REQUIREMENT: Rewrite the lines below, substituting "upper-left" for "top-left" and changing nothing else. Leave the pictures out of your answer.

MATERIAL FOR THIS TASK:

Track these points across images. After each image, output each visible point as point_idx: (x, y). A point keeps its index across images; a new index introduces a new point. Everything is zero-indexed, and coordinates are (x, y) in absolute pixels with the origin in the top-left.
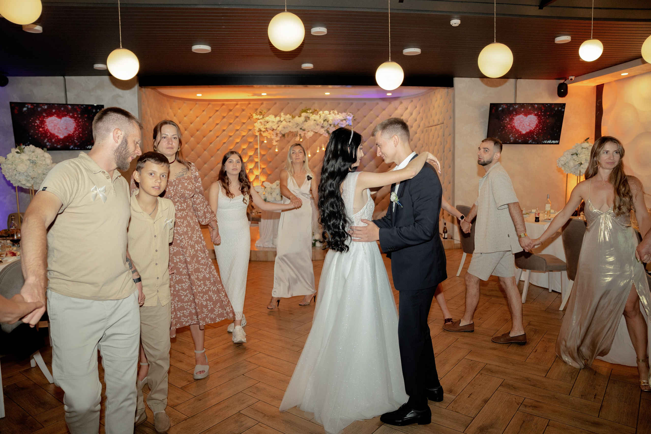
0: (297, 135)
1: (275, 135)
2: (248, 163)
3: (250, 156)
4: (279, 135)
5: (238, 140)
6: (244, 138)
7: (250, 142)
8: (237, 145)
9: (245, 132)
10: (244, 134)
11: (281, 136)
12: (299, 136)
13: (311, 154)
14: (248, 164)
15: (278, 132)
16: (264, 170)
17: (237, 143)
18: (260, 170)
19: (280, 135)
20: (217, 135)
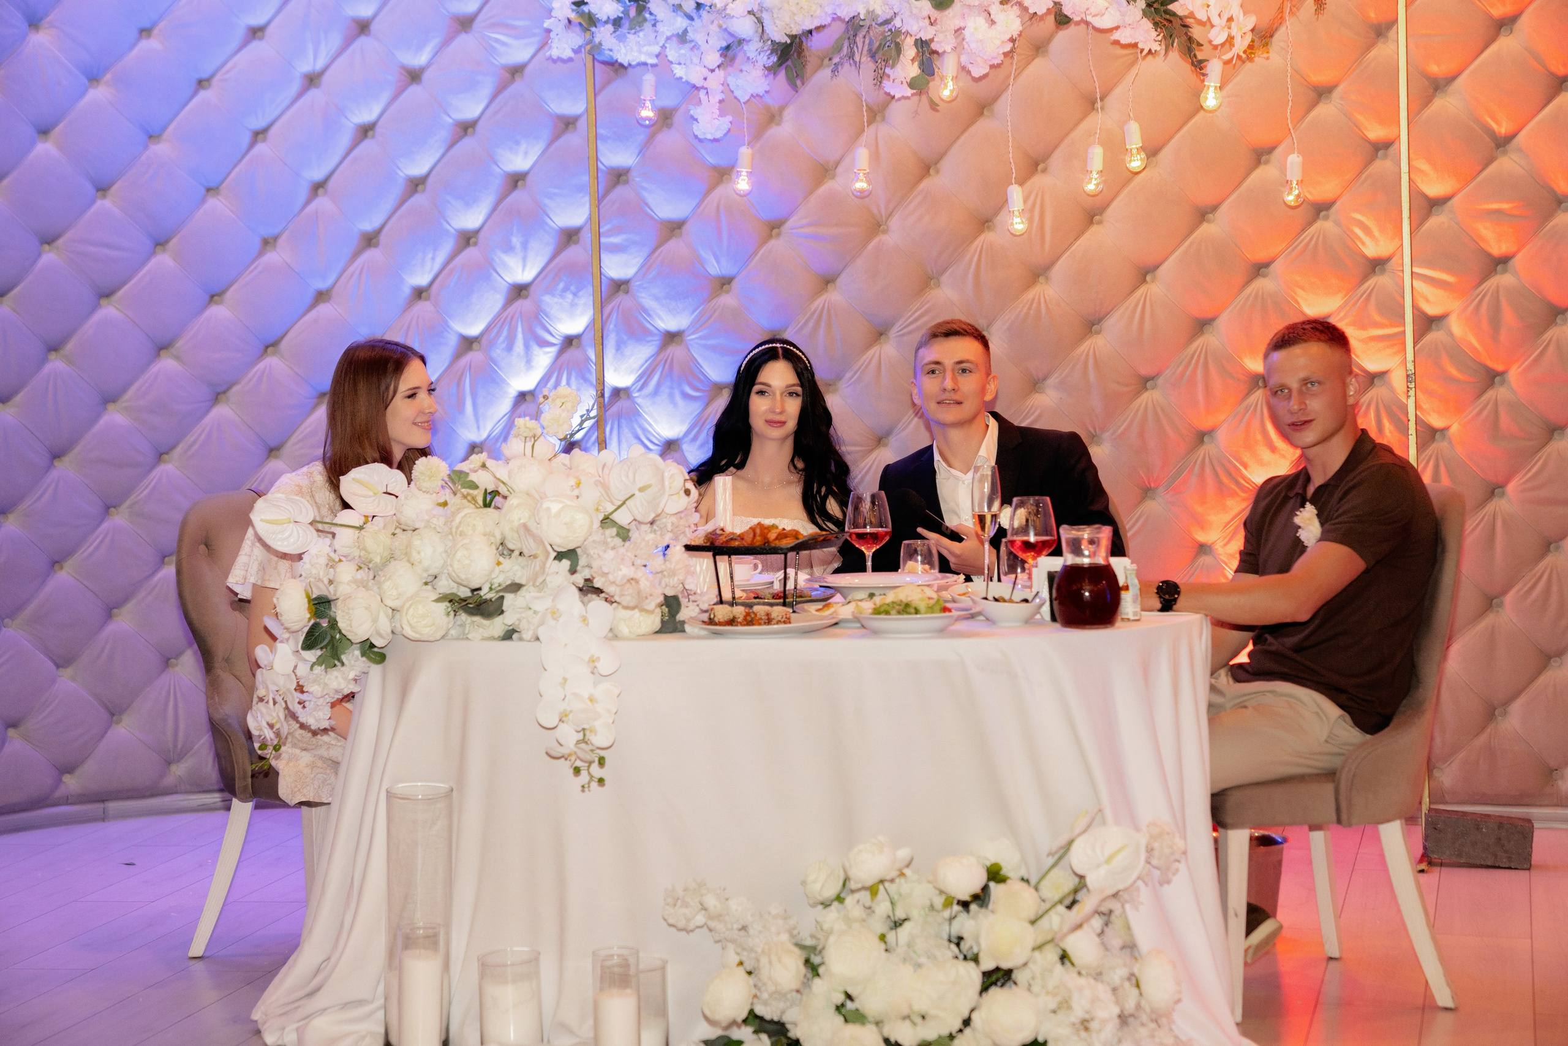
0: (899, 49)
1: (713, 58)
2: (550, 291)
3: (570, 236)
4: (751, 49)
5: (470, 108)
6: (518, 86)
7: (568, 123)
8: (467, 144)
9: (520, 34)
10: (519, 52)
11: (767, 59)
12: (910, 51)
13: (1028, 213)
14: (551, 303)
15: (744, 27)
16: (675, 351)
17: (466, 128)
18: (640, 355)
19: (758, 56)
20: (306, 66)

THE COMPLETED TASK:
Track these points across images. After each image, output each visible point as point_idx: (x, y). A point keeps its index across images; a new index introduces a new point. Everything is zero-indexed, and coordinates are (x, y) in absolute pixels with the origin in the upper-left.
0: (297, 135)
1: (275, 135)
2: (248, 163)
3: (250, 156)
4: (279, 135)
5: (238, 140)
6: (244, 138)
7: (250, 142)
8: (237, 145)
9: (245, 132)
10: (244, 134)
11: (281, 136)
12: (299, 136)
13: (311, 154)
14: (248, 164)
15: (278, 132)
16: (264, 170)
17: (237, 143)
18: (260, 170)
19: (280, 135)
20: (217, 135)
0: (899, 49)
1: (713, 58)
2: (550, 291)
3: (570, 236)
4: (751, 49)
5: (470, 108)
6: (518, 86)
7: (568, 123)
8: (467, 144)
9: (520, 34)
10: (519, 52)
11: (767, 59)
12: (910, 51)
13: (1028, 213)
14: (551, 303)
15: (744, 27)
16: (675, 351)
17: (466, 128)
18: (640, 355)
19: (758, 56)
20: (306, 66)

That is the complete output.